Transcribe everything in the fish identification thread below from "They were born" down to "well looked after.".

*Passage shown:*
----------------

# What is this fish?



## bstuver

I am posting these for a friend of mine that is trying to figure out for sure what fish he has. He is thinking Labidochromis exasperatus or Labidochromis textillis are these two seperate species?
Here are the pics:

Dad:

















The two females:

















Fry:









Thanks for the help in advance


----------



## mr_cichlid2004

http://www.malawimayhem.com/profile_show.php?id=279

Dave


----------



## laserblue16

Agreed, melanachromis joanjonsonae.


----------



## timstone

hormoned as well.....


----------



## bstuver

timstone said:


> hormoned as well.....


Not likely he has had them for a long time.


----------



## 24Tropheus

"He is thinking Labidochromis exasperatus or Labidochromis textillis are these two seperate species?"

You know (maybe because of the quantity of miss selling here) I have not sorted this question myself. Though they sell fish as Melanochromis exasperatus here as well!

joanjohnsonae is the one and only good name I think.
I guess it does not fall nicely into either Labidochromis or Melanochromis.


----------



## timstone

bstuver said:


> timstone said:
> 
> 
> 
> hormoned as well.....
> 
> 
> 
> Not likely he has had them for a long time.
Click to expand...

i was talking about the fry.......its got a lot of color for being so small


----------



## bstuver

timstone said:


> bstuver said:
> 
> 
> 
> 
> 
> timstone said:
> 
> 
> 
> hormoned as well.....
> 
> 
> 
> Not likely he has had them for a long time.
> 
> Click to expand...
> 
> i was talking about the fry.......its got a lot of color for being so small
Click to expand...

They were born in his tank so no not hormoned


----------



## laserblue16

My fry are that colour at about 1 month, and they are definately not hoemoned, just well looked after.


----------



## Fogelhund

The colour of the fry is just how they look. Many Melanochromis fry look great as individuals, which of course helps them sell in the pet store.


----------



## straitjacketstar

24Tropheus said:


> "He is thinking Labidochromis exasperatus or Labidochromis textillis are these two seperate species?"
> 
> You know (maybe because of the quantity of miss selling here) I have not sorted this question myself. Though they sell fish as Melanochromis exasperatus here as well!
> 
> joanjohnsonae is the one and only good name I think.

----------------

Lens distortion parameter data
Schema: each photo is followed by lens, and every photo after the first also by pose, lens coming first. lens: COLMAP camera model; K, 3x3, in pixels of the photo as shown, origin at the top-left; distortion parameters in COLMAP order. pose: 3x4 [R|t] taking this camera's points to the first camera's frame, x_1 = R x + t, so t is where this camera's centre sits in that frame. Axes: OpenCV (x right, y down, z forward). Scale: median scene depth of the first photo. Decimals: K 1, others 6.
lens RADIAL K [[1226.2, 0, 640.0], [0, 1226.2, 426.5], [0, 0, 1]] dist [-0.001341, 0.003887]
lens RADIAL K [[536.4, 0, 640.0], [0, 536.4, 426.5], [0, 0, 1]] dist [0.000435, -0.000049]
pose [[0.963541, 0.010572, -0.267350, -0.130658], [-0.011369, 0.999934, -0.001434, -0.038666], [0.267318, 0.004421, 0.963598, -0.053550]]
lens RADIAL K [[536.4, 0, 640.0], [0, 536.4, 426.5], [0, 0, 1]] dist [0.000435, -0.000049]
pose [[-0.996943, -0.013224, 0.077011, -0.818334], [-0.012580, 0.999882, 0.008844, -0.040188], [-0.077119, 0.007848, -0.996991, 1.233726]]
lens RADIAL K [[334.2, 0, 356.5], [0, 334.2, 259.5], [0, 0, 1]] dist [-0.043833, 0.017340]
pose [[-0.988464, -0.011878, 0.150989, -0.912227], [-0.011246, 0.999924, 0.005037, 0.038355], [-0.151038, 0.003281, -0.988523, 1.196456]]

----------------

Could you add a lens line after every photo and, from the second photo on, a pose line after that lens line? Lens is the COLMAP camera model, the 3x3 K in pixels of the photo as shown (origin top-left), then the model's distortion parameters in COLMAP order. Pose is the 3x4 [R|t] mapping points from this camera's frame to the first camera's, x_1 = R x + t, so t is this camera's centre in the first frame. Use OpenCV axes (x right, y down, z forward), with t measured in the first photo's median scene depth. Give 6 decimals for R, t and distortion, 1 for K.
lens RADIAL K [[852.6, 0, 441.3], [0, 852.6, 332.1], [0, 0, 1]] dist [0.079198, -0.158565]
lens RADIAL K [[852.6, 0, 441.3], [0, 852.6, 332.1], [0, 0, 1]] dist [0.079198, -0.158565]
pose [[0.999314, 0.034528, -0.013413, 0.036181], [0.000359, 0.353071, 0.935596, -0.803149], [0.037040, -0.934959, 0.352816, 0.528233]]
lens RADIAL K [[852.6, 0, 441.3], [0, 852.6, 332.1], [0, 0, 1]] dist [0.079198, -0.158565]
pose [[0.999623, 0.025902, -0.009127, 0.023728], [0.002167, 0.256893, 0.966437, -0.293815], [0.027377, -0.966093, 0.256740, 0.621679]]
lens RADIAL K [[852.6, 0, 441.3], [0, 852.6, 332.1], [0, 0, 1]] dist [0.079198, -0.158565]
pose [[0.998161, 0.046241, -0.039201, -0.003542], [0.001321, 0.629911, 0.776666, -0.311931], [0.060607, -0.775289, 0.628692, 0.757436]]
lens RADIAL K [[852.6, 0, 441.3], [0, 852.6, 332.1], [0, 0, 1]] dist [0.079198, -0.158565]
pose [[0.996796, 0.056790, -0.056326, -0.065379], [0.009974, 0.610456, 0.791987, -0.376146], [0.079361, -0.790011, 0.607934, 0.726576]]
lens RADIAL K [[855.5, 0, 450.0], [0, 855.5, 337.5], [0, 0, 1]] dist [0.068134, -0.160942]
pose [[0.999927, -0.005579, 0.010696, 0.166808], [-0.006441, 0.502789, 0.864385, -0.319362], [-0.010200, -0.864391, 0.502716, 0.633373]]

----------------

*Solved problem:*
They were born in his tank so no not hormoned


----------



## laserblue16

My fry are that colour at about 1 month, and they are definately not hoemoned, just well looked after.